Dilihat detikINET, setidaknya ada 4 tangkapan layar sebuah grup siswa STM yang tersebar. Di situ ada percakapan sejumlah orang terkait aksi demo ricuh. Nomor-nomor ponsel yang terlibat percakapan di grup itu ikut terpampang.
Yang membuatnya semakin ramai, sejumlah netizen menduga tangkapan layar grup WA yang tersebar itu diduga sengaja dibuat untuk memojokkan siswa STM yang ikut aksi.
Sejumlah netizen menggunakan aplikasi tambahan, salah satunya Truecaller, memperlihatkan bahwa nomor ponsel yang ada di grup itu diduga anggota Polri.
Sementara itu, dikonfirmasi ke Polri, Karo Penmas Divisi Humas Mabes Polri Brigjen Dedi Prasetyo menyebut apa yang ada di media sosial sebagian besar anonim. Polisi masih akan mendalami informasi tersebut.

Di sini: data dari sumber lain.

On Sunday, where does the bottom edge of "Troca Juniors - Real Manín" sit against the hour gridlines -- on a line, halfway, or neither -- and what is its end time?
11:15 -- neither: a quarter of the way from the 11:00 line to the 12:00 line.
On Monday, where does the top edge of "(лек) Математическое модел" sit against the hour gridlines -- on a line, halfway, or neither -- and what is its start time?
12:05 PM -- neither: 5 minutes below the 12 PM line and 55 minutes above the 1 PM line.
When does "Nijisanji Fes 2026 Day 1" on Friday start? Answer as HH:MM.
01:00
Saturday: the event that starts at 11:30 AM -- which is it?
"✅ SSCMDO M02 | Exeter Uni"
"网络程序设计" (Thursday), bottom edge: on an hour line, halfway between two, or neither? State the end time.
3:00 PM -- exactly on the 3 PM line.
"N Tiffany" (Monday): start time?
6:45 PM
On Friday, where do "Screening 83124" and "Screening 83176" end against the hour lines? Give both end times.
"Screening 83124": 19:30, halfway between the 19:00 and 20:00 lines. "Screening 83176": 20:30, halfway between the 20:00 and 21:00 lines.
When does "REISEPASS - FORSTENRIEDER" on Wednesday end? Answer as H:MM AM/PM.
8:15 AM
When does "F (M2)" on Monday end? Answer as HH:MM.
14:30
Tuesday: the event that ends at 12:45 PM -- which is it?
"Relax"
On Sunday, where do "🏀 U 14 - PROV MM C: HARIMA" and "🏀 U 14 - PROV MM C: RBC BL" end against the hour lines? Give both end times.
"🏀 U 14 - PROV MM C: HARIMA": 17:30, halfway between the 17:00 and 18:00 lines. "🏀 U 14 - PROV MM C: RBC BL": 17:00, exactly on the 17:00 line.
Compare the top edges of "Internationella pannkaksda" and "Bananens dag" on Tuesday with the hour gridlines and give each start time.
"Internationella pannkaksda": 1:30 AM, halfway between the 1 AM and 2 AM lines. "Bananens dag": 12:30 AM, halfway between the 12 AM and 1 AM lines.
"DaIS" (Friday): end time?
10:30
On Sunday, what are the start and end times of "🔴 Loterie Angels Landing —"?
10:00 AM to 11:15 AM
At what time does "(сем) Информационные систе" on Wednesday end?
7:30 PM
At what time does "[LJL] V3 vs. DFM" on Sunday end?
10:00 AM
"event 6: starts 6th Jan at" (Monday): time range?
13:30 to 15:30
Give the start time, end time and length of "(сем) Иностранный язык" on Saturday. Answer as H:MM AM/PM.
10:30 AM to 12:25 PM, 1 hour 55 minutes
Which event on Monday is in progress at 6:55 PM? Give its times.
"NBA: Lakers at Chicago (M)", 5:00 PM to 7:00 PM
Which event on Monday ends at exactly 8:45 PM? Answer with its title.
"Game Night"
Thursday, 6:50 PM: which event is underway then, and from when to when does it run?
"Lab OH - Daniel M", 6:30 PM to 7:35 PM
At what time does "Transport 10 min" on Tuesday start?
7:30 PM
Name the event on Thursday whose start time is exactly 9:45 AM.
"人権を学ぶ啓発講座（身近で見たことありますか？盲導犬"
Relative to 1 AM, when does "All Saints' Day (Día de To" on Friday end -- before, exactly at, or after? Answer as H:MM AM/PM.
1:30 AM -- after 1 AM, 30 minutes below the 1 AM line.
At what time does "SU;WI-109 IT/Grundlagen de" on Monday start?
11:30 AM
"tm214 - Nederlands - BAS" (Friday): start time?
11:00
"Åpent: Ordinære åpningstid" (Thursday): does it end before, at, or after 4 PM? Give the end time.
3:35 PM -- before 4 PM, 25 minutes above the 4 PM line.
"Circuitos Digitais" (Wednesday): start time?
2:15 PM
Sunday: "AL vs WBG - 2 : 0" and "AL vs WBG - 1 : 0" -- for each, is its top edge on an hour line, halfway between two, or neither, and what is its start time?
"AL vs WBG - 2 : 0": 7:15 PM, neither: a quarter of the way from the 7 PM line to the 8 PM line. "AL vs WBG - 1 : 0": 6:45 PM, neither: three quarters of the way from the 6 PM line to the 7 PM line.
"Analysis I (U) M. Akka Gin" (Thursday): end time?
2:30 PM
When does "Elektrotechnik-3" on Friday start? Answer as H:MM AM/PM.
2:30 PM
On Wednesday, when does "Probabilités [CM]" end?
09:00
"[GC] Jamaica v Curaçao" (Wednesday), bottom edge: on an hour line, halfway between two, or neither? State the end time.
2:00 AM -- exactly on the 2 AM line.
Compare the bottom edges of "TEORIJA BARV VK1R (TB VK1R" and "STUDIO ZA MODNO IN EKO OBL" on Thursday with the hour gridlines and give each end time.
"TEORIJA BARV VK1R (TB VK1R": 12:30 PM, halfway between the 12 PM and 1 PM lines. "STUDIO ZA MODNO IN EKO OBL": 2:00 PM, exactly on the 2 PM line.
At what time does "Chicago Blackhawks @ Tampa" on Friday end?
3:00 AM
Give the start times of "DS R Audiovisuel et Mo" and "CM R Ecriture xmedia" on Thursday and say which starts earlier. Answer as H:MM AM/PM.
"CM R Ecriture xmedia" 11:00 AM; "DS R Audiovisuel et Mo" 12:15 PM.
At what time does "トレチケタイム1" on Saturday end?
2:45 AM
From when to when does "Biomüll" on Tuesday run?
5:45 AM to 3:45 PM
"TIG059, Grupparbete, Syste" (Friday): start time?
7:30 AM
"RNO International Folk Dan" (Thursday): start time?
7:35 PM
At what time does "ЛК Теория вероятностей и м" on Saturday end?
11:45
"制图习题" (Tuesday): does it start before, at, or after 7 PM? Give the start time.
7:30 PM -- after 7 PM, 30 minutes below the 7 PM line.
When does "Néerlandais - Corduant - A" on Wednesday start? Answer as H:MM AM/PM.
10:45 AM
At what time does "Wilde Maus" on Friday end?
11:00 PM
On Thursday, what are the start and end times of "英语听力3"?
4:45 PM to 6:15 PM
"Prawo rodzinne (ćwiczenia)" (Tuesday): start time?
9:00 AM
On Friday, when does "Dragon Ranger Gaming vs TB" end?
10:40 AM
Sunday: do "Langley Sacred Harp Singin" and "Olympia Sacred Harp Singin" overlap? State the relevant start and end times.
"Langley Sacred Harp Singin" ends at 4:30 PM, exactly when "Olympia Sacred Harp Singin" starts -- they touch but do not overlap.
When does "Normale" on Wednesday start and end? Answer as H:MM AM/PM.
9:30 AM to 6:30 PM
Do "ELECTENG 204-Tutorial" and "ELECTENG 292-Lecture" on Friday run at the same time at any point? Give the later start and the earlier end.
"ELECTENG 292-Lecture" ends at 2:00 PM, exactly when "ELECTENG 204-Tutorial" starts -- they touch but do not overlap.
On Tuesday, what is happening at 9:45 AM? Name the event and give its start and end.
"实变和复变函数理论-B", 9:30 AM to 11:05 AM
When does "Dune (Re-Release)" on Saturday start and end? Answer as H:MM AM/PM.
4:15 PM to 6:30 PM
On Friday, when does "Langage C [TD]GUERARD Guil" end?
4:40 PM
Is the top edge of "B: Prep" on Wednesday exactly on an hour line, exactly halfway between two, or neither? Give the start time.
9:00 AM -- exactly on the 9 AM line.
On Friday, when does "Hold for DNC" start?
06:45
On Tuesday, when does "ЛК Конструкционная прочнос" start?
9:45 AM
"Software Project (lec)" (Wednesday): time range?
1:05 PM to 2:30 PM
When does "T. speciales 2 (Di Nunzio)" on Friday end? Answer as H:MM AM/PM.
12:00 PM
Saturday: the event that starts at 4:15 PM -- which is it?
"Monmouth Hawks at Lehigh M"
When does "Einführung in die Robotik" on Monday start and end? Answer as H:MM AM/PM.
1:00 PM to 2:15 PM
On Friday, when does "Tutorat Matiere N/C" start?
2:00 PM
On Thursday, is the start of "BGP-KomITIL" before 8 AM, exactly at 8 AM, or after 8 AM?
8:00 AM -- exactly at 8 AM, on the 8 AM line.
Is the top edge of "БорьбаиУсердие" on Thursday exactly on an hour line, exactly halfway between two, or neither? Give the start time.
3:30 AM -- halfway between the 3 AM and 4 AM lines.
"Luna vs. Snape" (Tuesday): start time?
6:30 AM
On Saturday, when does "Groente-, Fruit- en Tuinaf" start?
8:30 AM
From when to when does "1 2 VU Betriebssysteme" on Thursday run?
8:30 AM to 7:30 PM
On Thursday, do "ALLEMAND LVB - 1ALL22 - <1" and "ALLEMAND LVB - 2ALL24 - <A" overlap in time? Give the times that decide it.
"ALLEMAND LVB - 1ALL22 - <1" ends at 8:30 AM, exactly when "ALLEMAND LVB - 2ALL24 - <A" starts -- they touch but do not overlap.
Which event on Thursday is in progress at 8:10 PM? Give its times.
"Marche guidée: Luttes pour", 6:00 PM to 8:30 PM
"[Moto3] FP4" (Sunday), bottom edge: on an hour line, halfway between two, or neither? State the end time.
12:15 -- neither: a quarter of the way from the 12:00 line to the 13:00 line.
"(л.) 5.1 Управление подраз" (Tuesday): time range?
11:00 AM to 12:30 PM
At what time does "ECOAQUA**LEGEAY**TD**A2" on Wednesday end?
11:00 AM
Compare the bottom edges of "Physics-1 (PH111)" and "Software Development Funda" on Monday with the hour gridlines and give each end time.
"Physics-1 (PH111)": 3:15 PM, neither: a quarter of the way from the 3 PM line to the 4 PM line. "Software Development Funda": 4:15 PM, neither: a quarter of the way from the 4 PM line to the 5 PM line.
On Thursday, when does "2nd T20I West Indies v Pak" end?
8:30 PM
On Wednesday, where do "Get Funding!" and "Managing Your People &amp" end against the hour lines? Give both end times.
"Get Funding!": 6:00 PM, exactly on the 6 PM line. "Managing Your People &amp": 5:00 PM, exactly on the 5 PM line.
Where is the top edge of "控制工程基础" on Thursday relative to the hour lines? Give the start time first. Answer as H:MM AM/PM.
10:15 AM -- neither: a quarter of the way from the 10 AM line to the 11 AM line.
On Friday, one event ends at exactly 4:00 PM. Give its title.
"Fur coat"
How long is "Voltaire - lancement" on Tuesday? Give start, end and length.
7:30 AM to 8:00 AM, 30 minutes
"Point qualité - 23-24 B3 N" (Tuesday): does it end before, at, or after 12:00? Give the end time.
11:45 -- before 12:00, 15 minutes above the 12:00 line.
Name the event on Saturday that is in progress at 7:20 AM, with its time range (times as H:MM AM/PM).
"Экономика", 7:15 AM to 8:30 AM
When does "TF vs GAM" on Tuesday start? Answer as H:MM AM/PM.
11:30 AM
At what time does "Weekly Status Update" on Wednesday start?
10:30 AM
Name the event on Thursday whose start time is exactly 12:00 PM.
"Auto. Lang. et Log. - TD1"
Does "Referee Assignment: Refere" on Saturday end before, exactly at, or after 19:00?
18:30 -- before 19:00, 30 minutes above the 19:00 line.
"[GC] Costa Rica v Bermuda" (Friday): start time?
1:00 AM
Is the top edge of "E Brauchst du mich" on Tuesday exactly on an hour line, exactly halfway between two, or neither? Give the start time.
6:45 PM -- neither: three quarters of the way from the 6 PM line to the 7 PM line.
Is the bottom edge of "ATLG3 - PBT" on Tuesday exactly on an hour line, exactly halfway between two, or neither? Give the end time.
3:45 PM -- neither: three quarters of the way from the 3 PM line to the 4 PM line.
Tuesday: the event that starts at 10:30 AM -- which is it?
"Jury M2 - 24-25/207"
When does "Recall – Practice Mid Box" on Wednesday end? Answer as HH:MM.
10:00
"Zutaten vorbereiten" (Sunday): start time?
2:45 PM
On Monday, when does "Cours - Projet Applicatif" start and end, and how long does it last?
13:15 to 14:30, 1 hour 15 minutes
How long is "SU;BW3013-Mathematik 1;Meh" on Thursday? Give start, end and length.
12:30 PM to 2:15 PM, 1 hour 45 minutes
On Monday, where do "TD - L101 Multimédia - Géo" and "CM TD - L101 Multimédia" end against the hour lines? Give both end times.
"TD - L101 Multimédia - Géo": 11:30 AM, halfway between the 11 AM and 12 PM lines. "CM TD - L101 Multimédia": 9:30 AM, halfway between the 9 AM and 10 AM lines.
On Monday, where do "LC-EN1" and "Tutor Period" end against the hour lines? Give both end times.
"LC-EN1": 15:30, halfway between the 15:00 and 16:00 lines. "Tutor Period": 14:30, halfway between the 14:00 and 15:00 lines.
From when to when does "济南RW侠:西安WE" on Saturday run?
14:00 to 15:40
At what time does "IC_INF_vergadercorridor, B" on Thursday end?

"Belum bisa dipastikan. Kalau itu anggota polisi pun itu belum bisa dipastikan, betul itu anggota polisi atau tidak. Dan narasinya saya belum baca. Ada unsur pidananya nggak, nanti jajaran multimedia akan membuat literasi digital kepada masyarakat agar masyarakat bisa cerdas dalam menggunakan media sosial," ujarnya.
Halaman
1
Tampilkan Semua
(rns/fay)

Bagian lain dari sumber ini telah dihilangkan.